§ Problem to work on: Going through the data below, please show each line containing the string "lines".

§ Data extracts:
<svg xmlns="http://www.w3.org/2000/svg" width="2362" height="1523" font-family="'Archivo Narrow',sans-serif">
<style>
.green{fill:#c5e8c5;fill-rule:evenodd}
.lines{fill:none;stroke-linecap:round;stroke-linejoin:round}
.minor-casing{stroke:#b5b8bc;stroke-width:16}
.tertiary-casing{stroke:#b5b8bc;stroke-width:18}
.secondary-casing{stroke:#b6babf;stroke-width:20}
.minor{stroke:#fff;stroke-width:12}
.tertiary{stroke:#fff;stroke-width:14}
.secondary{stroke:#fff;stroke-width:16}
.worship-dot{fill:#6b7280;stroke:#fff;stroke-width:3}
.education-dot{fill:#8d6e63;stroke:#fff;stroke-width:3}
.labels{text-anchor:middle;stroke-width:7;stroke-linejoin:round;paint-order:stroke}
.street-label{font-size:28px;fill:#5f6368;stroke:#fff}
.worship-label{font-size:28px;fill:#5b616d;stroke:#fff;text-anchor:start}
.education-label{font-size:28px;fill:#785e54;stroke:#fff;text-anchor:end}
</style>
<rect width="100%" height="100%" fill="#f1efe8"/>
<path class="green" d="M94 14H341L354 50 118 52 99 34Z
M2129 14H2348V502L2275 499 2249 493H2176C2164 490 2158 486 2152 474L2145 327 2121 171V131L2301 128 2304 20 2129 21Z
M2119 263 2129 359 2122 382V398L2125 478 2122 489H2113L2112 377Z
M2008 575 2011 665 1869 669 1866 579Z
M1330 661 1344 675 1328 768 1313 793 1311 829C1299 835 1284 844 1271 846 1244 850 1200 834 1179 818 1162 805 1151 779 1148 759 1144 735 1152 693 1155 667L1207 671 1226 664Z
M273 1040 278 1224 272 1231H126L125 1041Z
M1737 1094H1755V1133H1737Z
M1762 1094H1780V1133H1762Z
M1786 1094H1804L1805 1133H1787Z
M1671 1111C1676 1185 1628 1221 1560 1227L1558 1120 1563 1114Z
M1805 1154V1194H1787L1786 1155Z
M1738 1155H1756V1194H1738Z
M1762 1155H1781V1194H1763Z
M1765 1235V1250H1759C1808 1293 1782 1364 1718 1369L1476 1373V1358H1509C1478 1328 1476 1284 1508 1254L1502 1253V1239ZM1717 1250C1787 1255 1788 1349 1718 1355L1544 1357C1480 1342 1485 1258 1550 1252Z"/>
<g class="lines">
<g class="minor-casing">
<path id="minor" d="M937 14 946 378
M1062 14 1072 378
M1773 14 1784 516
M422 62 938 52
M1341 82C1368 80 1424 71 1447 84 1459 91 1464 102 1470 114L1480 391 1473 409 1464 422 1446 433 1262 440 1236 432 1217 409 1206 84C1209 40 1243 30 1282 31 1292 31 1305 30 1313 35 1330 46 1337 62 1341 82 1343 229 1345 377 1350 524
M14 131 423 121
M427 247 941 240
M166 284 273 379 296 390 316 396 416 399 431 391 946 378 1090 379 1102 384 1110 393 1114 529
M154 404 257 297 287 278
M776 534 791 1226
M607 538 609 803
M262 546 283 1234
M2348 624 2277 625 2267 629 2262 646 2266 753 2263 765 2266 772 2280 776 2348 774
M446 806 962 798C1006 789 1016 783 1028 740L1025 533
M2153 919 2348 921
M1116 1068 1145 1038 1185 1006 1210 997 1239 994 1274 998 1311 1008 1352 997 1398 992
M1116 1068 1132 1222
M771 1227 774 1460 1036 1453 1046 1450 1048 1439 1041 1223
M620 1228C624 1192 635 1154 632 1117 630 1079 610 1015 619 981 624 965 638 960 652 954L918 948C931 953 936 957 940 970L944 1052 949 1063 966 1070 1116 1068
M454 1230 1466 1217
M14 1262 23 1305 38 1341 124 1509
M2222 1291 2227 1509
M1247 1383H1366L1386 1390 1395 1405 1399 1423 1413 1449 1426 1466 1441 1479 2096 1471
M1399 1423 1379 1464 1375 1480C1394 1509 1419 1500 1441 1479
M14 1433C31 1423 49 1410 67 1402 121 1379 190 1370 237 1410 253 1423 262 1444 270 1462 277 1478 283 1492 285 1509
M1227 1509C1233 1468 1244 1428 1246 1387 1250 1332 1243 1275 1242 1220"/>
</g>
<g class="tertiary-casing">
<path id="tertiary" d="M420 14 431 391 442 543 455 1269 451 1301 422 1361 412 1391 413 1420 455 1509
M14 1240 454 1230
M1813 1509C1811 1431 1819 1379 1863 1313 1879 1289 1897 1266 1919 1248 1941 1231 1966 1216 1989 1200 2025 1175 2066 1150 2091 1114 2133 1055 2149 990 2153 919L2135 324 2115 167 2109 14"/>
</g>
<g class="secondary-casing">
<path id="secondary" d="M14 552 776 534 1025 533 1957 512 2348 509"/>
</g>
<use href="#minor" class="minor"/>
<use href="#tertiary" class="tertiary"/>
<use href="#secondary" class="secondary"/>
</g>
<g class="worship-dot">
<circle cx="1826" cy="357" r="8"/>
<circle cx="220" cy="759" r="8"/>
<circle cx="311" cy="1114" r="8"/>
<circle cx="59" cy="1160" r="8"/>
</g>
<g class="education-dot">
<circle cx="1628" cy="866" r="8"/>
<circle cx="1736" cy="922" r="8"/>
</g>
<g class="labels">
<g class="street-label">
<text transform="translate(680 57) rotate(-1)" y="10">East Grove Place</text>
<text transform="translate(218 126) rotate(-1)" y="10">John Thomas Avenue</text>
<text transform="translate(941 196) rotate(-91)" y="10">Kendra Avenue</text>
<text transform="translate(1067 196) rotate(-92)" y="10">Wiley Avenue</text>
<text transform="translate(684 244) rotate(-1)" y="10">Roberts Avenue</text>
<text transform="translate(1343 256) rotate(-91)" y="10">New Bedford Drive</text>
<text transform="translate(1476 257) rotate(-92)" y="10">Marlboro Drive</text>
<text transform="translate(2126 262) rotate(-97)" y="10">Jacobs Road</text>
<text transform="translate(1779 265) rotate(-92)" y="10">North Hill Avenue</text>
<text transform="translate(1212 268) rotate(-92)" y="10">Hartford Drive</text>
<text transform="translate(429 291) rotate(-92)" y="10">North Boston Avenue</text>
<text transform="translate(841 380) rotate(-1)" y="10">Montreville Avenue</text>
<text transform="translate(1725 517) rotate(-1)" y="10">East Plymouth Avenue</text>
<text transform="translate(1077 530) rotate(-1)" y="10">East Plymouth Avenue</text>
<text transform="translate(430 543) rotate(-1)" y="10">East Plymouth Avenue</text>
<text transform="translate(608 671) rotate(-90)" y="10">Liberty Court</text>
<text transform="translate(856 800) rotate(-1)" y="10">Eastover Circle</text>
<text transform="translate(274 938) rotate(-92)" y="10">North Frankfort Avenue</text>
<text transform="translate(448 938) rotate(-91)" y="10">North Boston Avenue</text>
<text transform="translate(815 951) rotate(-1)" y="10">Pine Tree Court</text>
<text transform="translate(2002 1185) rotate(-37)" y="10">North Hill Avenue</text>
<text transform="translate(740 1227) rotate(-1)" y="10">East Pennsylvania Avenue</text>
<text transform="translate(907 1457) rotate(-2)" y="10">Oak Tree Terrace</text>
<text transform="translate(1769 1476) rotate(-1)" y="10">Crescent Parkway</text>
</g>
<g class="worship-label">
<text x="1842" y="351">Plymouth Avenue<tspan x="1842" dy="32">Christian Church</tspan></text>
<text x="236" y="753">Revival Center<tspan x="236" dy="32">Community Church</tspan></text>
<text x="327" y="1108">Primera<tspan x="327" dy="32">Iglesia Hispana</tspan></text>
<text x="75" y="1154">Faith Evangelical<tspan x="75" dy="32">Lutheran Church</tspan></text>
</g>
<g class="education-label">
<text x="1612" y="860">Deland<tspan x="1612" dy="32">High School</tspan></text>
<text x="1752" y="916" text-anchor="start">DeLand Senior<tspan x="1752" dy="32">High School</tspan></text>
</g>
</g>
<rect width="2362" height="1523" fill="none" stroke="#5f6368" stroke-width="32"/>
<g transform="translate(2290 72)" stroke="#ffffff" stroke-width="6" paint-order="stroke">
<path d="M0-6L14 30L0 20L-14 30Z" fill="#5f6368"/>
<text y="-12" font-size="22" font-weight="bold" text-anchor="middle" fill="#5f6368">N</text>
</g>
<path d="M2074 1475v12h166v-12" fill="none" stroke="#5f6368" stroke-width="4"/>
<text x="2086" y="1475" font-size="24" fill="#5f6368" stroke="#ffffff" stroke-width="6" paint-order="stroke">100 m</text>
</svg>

§ Written response:
.lines{fill:none;stroke-linecap:round;stroke-linejoin:round}
<g class="lines">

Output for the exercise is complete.